The main motive of the paper was to fix the Overcorrection Phenomenon where if a model predicts a word different from the ground truth…the cross-entropy loss forces it to match the ground truth on the next word …which causes a problem cause there might be multiple translations of the sentence and so strongly following the ground truth can cause overcorrection.
To fix this problem, while training the model …we sample context words from either the ground truths or the predicted words so that the conditions at training start to match that of inference.
The words that are sampled from predictions are called oracle words ….there are two methods for getting oracles ….one is Word-Level Oracle …other is Sentence Level Oracle.
Initially, the context words are chosen from the ground truths to give the model some supervision and to converge better …after some time the context words get chosen from the oracle words more often to expose the model to the situations encountered during inference.
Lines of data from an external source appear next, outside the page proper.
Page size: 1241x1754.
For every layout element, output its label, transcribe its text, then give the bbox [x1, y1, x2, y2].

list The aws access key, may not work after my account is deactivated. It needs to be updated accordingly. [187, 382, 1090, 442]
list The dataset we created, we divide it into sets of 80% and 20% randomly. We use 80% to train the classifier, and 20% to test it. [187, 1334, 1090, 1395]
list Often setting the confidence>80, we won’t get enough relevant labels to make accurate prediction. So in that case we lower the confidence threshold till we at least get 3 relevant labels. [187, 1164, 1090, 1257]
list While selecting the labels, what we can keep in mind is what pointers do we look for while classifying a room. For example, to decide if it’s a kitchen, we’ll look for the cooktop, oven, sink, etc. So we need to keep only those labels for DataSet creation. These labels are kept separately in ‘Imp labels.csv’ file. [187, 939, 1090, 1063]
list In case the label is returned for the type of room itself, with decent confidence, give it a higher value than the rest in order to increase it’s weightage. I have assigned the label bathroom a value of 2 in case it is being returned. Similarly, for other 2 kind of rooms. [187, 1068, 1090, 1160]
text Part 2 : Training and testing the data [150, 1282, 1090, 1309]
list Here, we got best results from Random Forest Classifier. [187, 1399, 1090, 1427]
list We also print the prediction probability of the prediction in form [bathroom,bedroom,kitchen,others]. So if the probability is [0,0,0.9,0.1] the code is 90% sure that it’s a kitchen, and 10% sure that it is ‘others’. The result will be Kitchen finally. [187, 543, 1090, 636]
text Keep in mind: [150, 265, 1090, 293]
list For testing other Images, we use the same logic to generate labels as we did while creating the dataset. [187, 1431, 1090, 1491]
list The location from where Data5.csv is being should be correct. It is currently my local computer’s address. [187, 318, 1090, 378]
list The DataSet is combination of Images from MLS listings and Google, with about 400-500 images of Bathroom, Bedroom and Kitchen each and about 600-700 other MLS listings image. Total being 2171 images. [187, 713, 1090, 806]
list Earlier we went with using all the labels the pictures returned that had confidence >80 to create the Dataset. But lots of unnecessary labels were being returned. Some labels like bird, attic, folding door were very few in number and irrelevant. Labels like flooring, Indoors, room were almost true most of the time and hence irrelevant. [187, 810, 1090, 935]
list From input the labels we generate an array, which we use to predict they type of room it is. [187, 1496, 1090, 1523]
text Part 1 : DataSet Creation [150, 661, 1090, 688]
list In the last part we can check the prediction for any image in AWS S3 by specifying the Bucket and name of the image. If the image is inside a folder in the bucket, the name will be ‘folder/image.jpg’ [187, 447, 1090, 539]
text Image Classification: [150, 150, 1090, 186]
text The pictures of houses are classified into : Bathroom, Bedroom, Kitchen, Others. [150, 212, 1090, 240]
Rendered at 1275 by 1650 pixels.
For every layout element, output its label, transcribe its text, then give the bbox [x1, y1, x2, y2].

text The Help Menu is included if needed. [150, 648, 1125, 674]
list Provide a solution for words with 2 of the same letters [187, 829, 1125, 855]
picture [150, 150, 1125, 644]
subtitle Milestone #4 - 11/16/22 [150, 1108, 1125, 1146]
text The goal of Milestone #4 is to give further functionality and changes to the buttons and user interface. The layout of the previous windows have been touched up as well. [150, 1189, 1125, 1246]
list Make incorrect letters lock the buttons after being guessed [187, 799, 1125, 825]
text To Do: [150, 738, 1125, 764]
They use a decaying sample rate for this per epoch.
For the word level oracle, they take the predicted logits of the previous step …and something called Gumbel noise to it (for regularization) ..do soft-max and take the maximum probability word.
For the sentence level oracle, they perform beam search using the predicted probabilities and restrict it artificially to the size of the ground truth sequence and then select the one with the maximum BLEU score to form the oracle sentence ..and then take its words as oracles for the respective steps.
We can also add Gumbel noise during the beam search to further improve performance.
Sentence level oracle performs better than the word-level oracle.
The model takes more time to converge then other models …The authors say that this is because the other models overfit …while their model does not and hence takes more time to converge.
The model works much better than other models in the case of long and super-long sentences …this may be because the sentence level oracle can help the model to take care of the problems faced due to length.
The method introduced is quite versatile as it can be readily applied to other methods as well …so it feels like an important contribution to the research society.
One weakness that I feel is that the introduction of beam search would lead to a considerable increase in the time taken …about which no comments are made in the paper, also constraining the size of the beam search to match the ground truth exactly goes against the author’s intuition that a sentence can have multiple possible translations.